Of course, for her the event was probably limited to – if I hit the button twice the light comes on and the cup turns around. I truly doubt at two years old that there is any understanding of the inner workings of a microwave, or even possibly that the microwave imparts heat into the object inside. For her it is simply that if I push this button, the light comes on, things move around and people are happy. Fine – it still gets the job done and the result is the same regardless of the level of understanding and belief. Of course, as our granddaughter ages she will gain a fuller understanding of microwaves and so her ability to influence the outcome and achieve specific desires will increase.

When I got back into meditation a few years back I underwent a similar learning process. I had read a few books on mindfulness, beginning with my first and favourite book “Mindfulness for life” by McKenzie and Hassed. This book appeals to the logical side of my mind and allowed me to gain a good initial understanding of what was happening behind the scenes with mindfulness and how it could apply to my life. As a result of that and further reading, I had decided that the “reading” stage of my education had progressed far enough and that the “doing” stage of my education should commence. Coincidentally at that stage two wonderful instructors in town were a holding a series of mindfulness courses and I signed up and went along.

A part of mindfulness practice is meditation and so I began to meditate for 20 minutes every morning. I had been told that it would be about two months before I noticed any real difference in my daily life but that the work was necessary and would be beneficial. Like the good student I was trying to be, and out of a genuine desire to discover this difference in my life, I commenced my daily meditation.

 

Rocks coloured
We all meditate differently…what works best for you?

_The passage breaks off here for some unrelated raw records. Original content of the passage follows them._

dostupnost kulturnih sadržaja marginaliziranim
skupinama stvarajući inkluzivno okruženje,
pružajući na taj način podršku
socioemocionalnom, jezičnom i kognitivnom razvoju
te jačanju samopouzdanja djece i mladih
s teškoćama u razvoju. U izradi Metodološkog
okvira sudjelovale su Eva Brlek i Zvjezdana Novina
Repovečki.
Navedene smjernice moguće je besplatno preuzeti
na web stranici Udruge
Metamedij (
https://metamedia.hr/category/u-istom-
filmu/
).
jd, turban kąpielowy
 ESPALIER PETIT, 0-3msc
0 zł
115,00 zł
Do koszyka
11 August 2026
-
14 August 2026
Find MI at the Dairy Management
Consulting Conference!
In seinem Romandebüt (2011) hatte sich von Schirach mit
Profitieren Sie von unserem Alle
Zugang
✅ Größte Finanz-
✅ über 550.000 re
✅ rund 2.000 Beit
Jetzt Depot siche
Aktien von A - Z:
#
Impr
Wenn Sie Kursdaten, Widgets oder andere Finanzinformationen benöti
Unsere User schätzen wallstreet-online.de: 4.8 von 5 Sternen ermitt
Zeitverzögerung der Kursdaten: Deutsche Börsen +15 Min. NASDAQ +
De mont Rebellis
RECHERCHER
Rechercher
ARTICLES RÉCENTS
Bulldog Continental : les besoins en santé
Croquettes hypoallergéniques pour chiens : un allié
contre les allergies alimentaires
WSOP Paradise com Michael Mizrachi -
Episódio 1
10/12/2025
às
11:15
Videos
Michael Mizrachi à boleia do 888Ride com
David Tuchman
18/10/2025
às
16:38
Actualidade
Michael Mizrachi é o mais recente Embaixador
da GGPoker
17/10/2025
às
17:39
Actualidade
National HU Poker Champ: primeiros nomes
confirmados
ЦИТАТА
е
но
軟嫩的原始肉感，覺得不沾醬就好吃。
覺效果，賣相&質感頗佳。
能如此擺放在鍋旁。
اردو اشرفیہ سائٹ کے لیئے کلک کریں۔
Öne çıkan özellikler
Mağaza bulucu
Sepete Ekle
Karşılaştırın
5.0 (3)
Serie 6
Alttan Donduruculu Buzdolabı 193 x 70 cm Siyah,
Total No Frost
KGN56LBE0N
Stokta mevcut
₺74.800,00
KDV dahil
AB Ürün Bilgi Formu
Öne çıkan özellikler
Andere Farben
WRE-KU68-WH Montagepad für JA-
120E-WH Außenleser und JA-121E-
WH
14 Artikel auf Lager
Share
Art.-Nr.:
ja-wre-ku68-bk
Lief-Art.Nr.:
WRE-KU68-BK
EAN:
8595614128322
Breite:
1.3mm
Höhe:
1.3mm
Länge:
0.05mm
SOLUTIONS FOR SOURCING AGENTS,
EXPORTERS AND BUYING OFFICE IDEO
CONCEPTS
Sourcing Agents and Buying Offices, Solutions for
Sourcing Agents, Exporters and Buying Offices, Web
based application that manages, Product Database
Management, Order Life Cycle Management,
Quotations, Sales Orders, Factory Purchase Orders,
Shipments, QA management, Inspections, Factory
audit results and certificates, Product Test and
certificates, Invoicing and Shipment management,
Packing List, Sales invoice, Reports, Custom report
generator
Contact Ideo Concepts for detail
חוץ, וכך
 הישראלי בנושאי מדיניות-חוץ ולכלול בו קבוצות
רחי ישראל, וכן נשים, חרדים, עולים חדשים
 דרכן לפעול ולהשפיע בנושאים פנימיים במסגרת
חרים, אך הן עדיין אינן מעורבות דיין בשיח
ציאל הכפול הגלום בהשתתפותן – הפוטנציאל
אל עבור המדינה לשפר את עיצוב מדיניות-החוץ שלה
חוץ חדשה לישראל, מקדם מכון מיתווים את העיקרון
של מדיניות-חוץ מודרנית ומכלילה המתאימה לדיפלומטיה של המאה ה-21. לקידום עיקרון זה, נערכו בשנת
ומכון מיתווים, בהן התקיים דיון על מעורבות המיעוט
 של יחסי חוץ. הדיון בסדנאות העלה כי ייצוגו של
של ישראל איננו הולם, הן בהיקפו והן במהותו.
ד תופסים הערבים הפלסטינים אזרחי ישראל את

Now we all meditate differently but for me it works as follows:
– Be awake early enough to meditate without being rushed
– Sit up in a straight-backed chair with legs together and comfortable
– Be in a place where I can feel the sun or the wind
– Be in a place where there is random noise – the more the better
I then go through series of small filtering exercises and practice not getting attached to any particular sound or even naming them. I just notice them and let them go. There is more to it of course but for now I will just focus on the basics.

Each morning I would wake up early enough to do my meditation practice, to get through whatever my other morning tasks were and to get to work at the designated hour. Days turned into a week and weeks turned into a month. I continued my practice but didn’t notice any dramatic changes, nothing really seemed all that different. And then one day I noticed that I was coming home with more energy at the end of the day and things seemed a lot less stressful during the day. Things that cropped up that would have normally caused me stress now caused me less stress and some things didn’t raise a reaction at all. Things that did occur I could generally deal with and let go or put on hold and not worry about until I could get to them.

 

Man meditating smoke
Do what works for you

So in the end, like my granddaughter, I had learnt how before learning why. The gift for me was both increased acceptance of life and a sense of calm I felt throughout the day, though I didn’t really understand that when I first began to meditate. The ‘why’ I learnt later in my practice, though that didn’t stop me from receiving the gifts that came from my action and dedication. This is not my usual way of learning but in this instance it certainly paid benefits.

Is there something beneficial that you are putting of doing because you don’t fully understand the why behind the how? Perhaps now is the time to give it a go and see what gifts it gives you now and what understanding it gives you a little further down the track.

“Let your life be your message” Mahatma Gandhi.